Dogs make great companions, but not all dog owners are as connected to their dogs as they’d like to think. Rather than bonding with their pets, they simply co-exist, which can make the relationship unfulfilling at best. The good news is, building a meaningful friendship with a dog is easy to do. Like human friendship, though, it won’t happen overnight. Three key components need to be present for the relationship to thrive, and they take time and patience. Work on these, and get your dog to become the best friend he was meant to be.

Interaction

Regular interaction is essential for any friendship, especially one with your dog. But if you think watching TV while Rover snoozes at your feet is interacting, think again. Interaction doesn’t just require your undivided attention; it involves spending time actively engaged in a task or venture. Great ways to interact with your dog include playing a game of fetch or hide-and-seek, participating in a dog sport or skills class, teaching your dog tricks, and taking a swim or hike together. Of course, good old-fashioned conversation with your canine companion is another effective way to interact with him.

Trust

Good friendships are based on trust, and that’s no different for canine friendship. You and your dog may like each other, but if you can’t rely on each other, there won’t be trust. Your dog needs to know what to expect from you and that he can depend on you. In turn, he will give you a trustworthy pet.

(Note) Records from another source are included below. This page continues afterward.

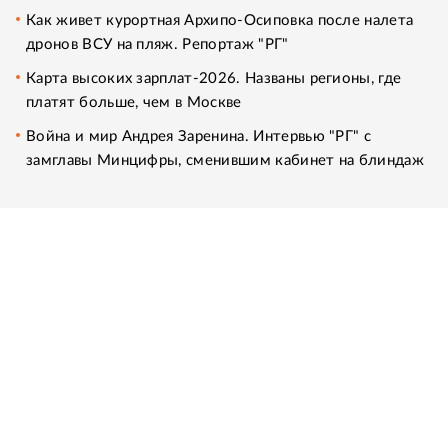
Как живет курортная Архипо-Осиповка после налета
дронов ВСУ на пляж. Репортаж "РГ"
Карта высоких зарплат-2026. Названы регионы, где
платят больше, чем в Москве
Война и мир Андрея Заренина. Интервью "РГ" с
замглавы Минцифры, сменившим кабинет на блиндаж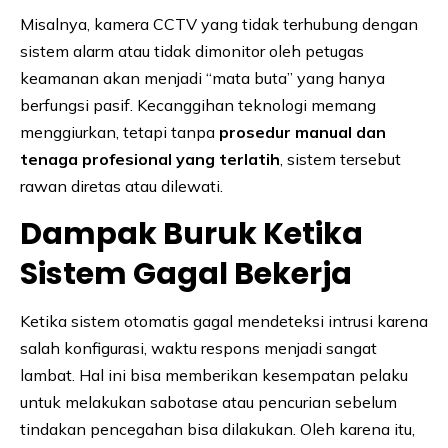
Misalnya, kamera CCTV yang tidak terhubung dengan
sistem alarm atau tidak dimonitor oleh petugas
keamanan akan menjadi “mata buta” yang hanya
berfungsi pasif. Kecanggihan teknologi memang
menggiurkan, tetapi tanpa
prosedur manual dan
tenaga profesional yang terlatih
, sistem tersebut
rawan diretas atau dilewati.
Dampak Buruk Ketika
Sistem Gagal Bekerja
Ketika sistem otomatis gagal mendeteksi intrusi karena
salah konfigurasi, waktu respons menjadi sangat
lambat. Hal ini bisa memberikan kesempatan pelaku
untuk melakukan sabotase atau pencurian sebelum
tindakan pencegahan bisa dilakukan. Oleh karena itu,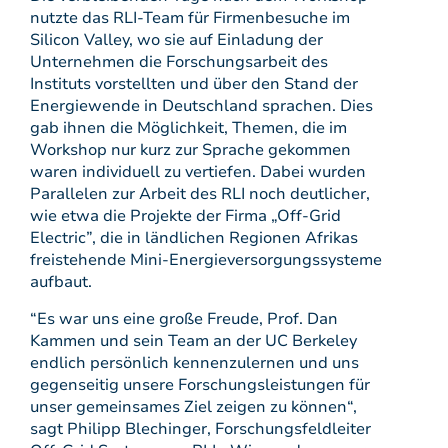
nutzte das RLI-Team für Firmenbesuche im
Silicon Valley, wo sie auf Einladung der
Unternehmen die Forschungsarbeit des
Instituts vorstellten und über den Stand der
Energiewende in Deutschland sprachen. Dies
gab ihnen die Möglichkeit, Themen, die im
Workshop nur kurz zur Sprache gekommen
waren individuell zu vertiefen. Dabei wurden
Parallelen zur Arbeit des RLI noch deutlicher,
wie etwa die Projekte der Firma „Off-Grid
Electric”, die in ländlichen Regionen Afrikas
freistehende Mini-Energieversorgungssysteme
aufbaut.
“Es war uns eine große Freude, Prof. Dan
Kammen und sein Team an der UC Berkeley
endlich persönlich kennenzulernen und uns
gegenseitig unsere Forschungsleistungen für
unser gemeinsames Ziel zeigen zu können“,
sagt Philipp Blechinger, Forschungsfeldleiter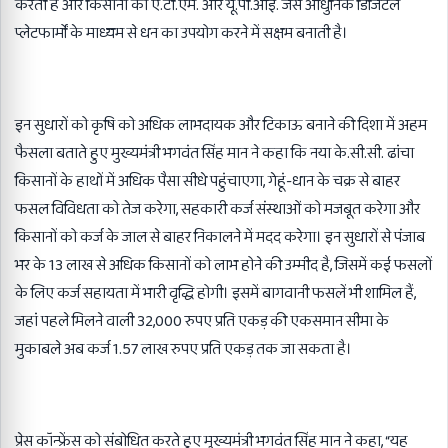
करती है और किसानों को ए.टी.एम. और यू.पी.आई. जैसे आधुनिक डिजिटल
प्लेटफार्मों के माध्यम से धन का उपयोग करने में सक्षम बनाती है।
इन सुधारों को कृषि को अधिक लाभदायक और टिकाऊ बनाने की दिशा में अहम
फैसला बताते हुए मुख्यमंत्री भगवंत सिंह मान ने कहा कि नया के.सी.सी. ढांचा
किसानों के हाथों में अधिक पैसा सीधे पहुंचाएगा, गेहूं-धान के चक्र से बाहर
फसल विविधता को तेज करेगा, सहकारी कर्ज संस्थाओं को मजबूत करेगा और
किसानों को कर्ज के जाल से बाहर निकालने में मदद करेगा। इन सुधारों से पंजाब
भर के 13 लाख से अधिक किसानों को लाभ होने की उम्मीद है, जिसमें कई फसलों
के लिए कर्ज सहायता में भारी वृद्धि होगी। इसमें बागवानी फसलें भी शामिल हैं,
जहां पहले मिलने वाली 32,000 रुपए प्रति एकड़ की एकसमान सीमा के
मुकाबले अब कर्ज 1.57 लाख रुपए प्रति एकड़ तक जा सकता है।
प्रेस कॉन्फ्रेंस को संबोधित करते हुए मुख्यमंत्री भगवंत सिंह मान ने कहा, “यह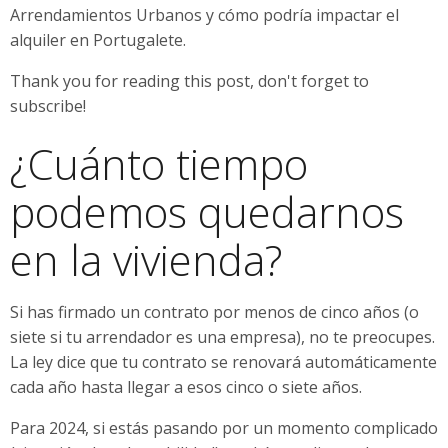
Arrendamientos Urbanos y cómo podría impactar el
alquiler en Portugalete.
Thank you for reading this post, don't forget to
subscribe!
¿Cuánto tiempo
podemos quedarnos
en la vivienda?
Si has firmado un contrato por menos de cinco años (o
siete si tu arrendador es una empresa), no te preocupes.
La ley dice que tu contrato se renovará automáticamente
cada año hasta llegar a esos cinco o siete años.
Para 2024, si estás pasando por un momento complicado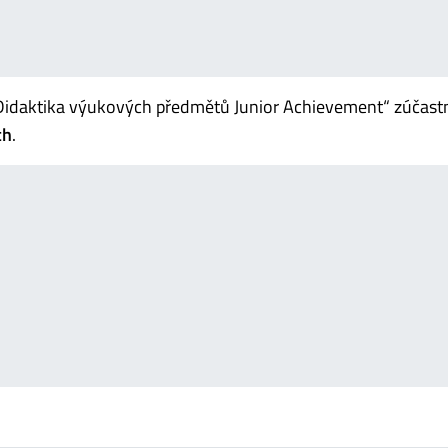
„Didaktika výukových předmětů Junior Achievement“ zúčastn
ch
.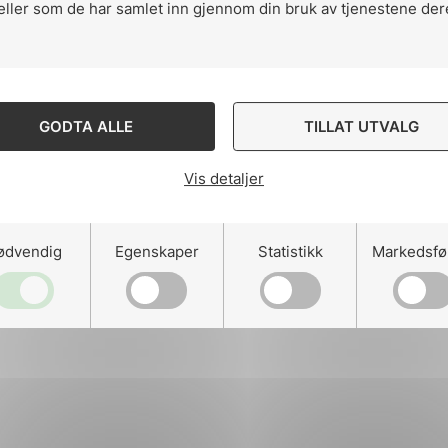
eller som de har samlet inn gjennom din bruk av tjenestene der
ng
GODTA ALLE
TILLAT UTVALG
Vis detaljer
on
ødvendig
Egenskaper
Statistikk
Markedsfø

The best way to instill trust in your dog is to practice consistency and let him know he matters. You can do that by treating him with kindness and empathy and by giving him daily structure, jobs to do, and lots of praise. Trust does more than help grow a bond with a dog; it gives him a better sense of security and confidence.

Closeness

Most dogs like close contact with humans. If you’re hanging out in a big room with your dog, likely he won’t slip away to some quiet corner to be alone. Instead, he’ll probably find a spot near your chair–or on it, with you. Encourage and support the proximity. Closeness helps nurture any friendship and can be very calming and gratifying for both you and your dog. Bear in mind that closeness doesn’t have to be constant. Just like you, dogs need their space. But allowing closeness with your canine companion whenever possible will only make the bond between the two of you stronger.

A friendship between a dog and his master doesn’t just happen. Like any relationship, canine companionship takes time to flourish. Once you have the above components in place, though, you and your dog can enjoy a bond that’s meaningful and lasting.